Source records:
=== Section Start ===

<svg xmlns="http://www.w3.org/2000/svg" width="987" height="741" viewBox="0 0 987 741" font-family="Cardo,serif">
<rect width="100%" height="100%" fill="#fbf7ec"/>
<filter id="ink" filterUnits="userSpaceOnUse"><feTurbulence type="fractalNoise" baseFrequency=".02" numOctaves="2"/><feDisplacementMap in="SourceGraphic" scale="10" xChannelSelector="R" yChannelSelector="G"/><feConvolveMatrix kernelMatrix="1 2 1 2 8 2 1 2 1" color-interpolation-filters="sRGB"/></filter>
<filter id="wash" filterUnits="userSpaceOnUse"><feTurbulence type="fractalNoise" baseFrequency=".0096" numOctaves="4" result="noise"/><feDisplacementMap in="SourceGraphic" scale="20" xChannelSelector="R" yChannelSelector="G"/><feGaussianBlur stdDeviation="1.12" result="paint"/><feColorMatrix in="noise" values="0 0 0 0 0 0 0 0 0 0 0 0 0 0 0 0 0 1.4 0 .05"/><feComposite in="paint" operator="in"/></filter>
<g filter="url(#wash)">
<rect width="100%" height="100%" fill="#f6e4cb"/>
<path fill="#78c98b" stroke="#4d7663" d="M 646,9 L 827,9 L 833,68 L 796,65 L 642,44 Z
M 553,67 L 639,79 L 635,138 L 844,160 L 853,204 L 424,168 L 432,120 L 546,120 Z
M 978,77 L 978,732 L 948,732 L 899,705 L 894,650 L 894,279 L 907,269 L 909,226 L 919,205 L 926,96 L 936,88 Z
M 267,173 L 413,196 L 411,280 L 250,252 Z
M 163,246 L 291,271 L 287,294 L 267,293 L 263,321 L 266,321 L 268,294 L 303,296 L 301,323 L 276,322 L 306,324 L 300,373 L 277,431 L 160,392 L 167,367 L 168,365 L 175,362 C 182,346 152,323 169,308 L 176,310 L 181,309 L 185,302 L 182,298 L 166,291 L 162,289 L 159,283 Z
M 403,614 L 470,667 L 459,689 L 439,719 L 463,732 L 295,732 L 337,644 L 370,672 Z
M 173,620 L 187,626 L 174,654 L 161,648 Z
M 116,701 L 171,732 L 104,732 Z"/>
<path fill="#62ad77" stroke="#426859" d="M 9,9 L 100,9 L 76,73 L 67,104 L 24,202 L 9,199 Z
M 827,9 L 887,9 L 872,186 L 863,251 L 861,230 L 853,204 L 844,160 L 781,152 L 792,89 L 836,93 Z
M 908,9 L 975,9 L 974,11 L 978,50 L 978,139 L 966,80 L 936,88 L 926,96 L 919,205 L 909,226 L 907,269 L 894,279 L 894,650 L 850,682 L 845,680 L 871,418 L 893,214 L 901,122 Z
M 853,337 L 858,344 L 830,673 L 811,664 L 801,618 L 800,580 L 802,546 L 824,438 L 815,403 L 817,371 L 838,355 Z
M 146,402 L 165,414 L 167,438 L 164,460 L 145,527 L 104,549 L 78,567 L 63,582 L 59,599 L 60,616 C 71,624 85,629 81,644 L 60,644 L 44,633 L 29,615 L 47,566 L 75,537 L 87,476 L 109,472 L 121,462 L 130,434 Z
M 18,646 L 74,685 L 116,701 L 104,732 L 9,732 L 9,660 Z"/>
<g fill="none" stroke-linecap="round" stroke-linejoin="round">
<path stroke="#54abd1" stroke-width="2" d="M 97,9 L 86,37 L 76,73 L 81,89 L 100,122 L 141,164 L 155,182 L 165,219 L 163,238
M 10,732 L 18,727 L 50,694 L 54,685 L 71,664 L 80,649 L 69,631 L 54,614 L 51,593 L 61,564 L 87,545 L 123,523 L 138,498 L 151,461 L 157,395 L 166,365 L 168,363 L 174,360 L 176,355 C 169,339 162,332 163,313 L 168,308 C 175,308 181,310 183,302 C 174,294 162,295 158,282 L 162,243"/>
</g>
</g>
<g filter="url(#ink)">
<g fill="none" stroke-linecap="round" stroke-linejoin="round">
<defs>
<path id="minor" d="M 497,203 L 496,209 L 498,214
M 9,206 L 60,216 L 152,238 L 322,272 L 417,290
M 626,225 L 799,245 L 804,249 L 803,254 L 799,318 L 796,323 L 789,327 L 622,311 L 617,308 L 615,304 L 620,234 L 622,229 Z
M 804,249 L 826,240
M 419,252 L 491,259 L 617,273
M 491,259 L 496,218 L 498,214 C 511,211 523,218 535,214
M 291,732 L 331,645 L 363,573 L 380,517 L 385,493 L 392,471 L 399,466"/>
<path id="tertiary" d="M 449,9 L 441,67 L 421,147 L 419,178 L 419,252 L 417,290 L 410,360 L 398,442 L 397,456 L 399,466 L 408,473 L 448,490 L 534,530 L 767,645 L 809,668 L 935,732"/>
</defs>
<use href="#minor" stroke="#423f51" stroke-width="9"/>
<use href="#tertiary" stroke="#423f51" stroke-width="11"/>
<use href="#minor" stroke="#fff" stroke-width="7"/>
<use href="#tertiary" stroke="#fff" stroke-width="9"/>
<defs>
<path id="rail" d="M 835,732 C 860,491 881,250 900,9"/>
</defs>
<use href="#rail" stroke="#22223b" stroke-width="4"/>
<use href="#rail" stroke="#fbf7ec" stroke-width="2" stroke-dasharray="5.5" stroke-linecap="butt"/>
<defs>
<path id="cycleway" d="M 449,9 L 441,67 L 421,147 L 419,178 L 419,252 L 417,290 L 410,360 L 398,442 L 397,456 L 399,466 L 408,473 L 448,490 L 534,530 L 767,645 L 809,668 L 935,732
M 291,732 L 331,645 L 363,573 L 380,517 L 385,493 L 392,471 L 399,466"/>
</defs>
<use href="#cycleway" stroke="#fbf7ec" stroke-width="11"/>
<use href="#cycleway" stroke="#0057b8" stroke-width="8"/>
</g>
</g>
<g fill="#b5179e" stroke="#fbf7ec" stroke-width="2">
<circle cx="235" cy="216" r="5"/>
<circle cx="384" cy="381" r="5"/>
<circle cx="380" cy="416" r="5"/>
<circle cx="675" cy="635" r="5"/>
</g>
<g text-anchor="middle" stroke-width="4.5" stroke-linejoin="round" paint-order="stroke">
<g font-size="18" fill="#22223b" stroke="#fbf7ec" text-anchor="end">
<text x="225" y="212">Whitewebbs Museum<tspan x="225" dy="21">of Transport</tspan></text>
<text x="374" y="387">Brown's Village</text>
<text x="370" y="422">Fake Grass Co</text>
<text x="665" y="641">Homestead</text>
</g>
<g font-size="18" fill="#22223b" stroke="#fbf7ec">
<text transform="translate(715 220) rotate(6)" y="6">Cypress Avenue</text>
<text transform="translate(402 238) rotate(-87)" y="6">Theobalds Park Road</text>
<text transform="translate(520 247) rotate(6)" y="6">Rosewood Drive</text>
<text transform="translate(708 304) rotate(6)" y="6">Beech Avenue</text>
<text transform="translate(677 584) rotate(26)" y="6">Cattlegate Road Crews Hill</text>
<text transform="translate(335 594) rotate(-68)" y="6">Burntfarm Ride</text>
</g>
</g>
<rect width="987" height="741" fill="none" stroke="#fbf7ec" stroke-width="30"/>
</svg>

=== Section End ===

• What you need to do
Which lines above run from the one containing "M 163,246 L" to the one containing "M 18,646 L 74,685"? Give them again exactly, both ends included.

• Answer for this exercise
M 163,246 L 291,271 L 287,294 L 267,293 L 263,321 L 266,321 L 268,294 L 303,296 L 301,323 L 276,322 L 306,324 L 300,373 L 277,431 L 160,392 L 167,367 L 168,365 L 175,362 C 182,346 152,323 169,308 L 176,310 L 181,309 L 185,302 L 182,298 L 166,291 L 162,289 L 159,283 Z
M 403,614 L 470,667 L 459,689 L 439,719 L 463,732 L 295,732 L 337,644 L 370,672 Z
M 173,620 L 187,626 L 174,654 L 161,648 Z
M 116,701 L 171,732 L 104,732 Z"/>
<path fill="#62ad77" stroke="#426859" d="M 9,9 L 100,9 L 76,73 L 67,104 L 24,202 L 9,199 Z
M 827,9 L 887,9 L 872,186 L 863,251 L 861,230 L 853,204 L 844,160 L 781,152 L 792,89 L 836,93 Z
M 908,9 L 975,9 L 974,11 L 978,50 L 978,139 L 966,80 L 936,88 L 926,96 L 919,205 L 909,226 L 907,269 L 894,279 L 894,650 L 850,682 L 845,680 L 871,418 L 893,214 L 901,122 Z
M 853,337 L 858,344 L 830,673 L 811,664 L 801,618 L 800,580 L 802,546 L 824,438 L 815,403 L 817,371 L 838,355 Z
M 146,402 L 165,414 L 167,438 L 164,460 L 145,527 L 104,549 L 78,567 L 63,582 L 59,599 L 60,616 C 71,624 85,629 81,644 L 60,644 L 44,633 L 29,615 L 47,566 L 75,537 L 87,476 L 109,472 L 121,462 L 130,434 Z
M 18,646 L 74,685 L 116,701 L 104,732 L 9,732 L 9,660 Z"/>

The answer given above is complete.